TASK GOAL. Please report each line in the entries below that contains the string "section".

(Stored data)

## BEGIN

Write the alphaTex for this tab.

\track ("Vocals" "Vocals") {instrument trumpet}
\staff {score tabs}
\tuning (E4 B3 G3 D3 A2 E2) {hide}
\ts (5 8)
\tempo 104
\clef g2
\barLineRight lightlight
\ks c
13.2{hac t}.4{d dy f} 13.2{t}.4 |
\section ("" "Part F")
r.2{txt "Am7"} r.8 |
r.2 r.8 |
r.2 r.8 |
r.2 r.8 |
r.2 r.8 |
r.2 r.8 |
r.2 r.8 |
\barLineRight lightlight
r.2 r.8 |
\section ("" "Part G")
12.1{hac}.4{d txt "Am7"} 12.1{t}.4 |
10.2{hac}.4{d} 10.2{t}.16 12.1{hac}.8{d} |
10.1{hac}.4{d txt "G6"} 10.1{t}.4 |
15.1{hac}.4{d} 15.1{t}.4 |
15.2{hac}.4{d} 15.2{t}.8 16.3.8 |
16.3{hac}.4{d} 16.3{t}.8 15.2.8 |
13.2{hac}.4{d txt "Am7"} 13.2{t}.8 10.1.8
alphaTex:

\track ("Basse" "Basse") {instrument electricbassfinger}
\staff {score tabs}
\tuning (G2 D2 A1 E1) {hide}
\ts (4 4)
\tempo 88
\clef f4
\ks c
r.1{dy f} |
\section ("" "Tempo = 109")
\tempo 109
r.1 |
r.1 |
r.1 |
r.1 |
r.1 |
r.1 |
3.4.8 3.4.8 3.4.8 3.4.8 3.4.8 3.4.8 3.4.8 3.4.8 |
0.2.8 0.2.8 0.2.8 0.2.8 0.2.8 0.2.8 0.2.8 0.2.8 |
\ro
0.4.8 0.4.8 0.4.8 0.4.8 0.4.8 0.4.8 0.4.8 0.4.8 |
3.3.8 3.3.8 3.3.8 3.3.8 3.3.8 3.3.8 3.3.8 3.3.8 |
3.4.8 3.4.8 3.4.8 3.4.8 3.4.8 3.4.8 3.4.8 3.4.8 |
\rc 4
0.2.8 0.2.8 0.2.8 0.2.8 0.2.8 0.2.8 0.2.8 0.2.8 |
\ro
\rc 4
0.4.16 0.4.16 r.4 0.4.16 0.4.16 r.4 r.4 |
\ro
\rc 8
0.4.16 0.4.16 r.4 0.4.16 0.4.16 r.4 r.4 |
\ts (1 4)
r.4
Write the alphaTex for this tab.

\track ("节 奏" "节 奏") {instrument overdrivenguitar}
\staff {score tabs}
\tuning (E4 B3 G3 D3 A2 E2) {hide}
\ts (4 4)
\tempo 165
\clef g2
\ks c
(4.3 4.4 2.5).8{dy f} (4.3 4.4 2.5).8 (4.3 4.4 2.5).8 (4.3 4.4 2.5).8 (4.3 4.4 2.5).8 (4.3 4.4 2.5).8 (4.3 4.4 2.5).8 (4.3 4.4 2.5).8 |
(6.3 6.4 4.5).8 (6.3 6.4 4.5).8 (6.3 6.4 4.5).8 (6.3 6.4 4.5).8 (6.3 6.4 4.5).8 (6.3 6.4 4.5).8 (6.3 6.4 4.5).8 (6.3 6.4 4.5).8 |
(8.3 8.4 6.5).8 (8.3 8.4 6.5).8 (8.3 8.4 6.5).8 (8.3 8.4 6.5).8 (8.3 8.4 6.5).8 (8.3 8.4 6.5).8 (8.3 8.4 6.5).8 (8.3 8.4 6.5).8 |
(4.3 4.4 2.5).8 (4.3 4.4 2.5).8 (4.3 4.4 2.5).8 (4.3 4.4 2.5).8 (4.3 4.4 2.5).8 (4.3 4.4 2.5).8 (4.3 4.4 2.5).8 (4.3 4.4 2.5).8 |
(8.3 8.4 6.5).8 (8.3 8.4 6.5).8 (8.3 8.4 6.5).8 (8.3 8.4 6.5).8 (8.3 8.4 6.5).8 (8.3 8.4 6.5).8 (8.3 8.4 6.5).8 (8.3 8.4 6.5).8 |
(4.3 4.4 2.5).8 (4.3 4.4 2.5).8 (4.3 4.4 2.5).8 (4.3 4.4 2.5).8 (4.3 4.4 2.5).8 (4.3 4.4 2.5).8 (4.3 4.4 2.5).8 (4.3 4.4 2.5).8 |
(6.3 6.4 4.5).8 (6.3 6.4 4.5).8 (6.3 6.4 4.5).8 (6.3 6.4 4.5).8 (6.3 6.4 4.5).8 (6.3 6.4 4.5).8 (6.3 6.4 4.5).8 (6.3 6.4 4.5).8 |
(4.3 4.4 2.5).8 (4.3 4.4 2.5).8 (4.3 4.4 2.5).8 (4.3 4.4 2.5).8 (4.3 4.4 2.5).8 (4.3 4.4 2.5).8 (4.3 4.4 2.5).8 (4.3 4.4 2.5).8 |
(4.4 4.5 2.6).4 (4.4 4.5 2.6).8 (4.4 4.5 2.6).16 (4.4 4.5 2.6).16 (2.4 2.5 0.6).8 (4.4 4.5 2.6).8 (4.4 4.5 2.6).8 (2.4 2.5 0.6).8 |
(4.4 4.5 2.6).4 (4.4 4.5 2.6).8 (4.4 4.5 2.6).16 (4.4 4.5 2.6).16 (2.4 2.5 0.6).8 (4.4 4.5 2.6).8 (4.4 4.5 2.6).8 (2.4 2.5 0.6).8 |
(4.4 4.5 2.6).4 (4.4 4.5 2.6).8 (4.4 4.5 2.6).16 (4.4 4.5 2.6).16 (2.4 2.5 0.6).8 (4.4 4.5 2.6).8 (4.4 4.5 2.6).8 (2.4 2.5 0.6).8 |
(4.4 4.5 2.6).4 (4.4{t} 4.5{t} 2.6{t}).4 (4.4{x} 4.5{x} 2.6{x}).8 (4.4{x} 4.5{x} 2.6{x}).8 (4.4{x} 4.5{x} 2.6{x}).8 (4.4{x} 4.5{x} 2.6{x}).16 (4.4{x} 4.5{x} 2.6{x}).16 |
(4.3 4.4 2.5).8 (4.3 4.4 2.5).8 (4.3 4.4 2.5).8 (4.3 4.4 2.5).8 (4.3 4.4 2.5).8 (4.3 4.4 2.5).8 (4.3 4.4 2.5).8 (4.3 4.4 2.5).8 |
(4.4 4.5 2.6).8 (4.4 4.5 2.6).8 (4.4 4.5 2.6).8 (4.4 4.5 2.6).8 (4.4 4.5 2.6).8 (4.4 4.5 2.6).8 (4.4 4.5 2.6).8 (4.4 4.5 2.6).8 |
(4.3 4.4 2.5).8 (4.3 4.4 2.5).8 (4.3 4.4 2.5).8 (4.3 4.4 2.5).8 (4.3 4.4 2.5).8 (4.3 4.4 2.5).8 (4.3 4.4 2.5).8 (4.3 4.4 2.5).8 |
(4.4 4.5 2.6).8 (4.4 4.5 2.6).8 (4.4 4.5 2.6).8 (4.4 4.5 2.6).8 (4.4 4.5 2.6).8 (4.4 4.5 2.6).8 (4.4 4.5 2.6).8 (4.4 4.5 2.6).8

## END

RIGHT ANSWER.
\section ("" "Part F")
\section ("" "Part G")
\section ("" "Tempo = 109")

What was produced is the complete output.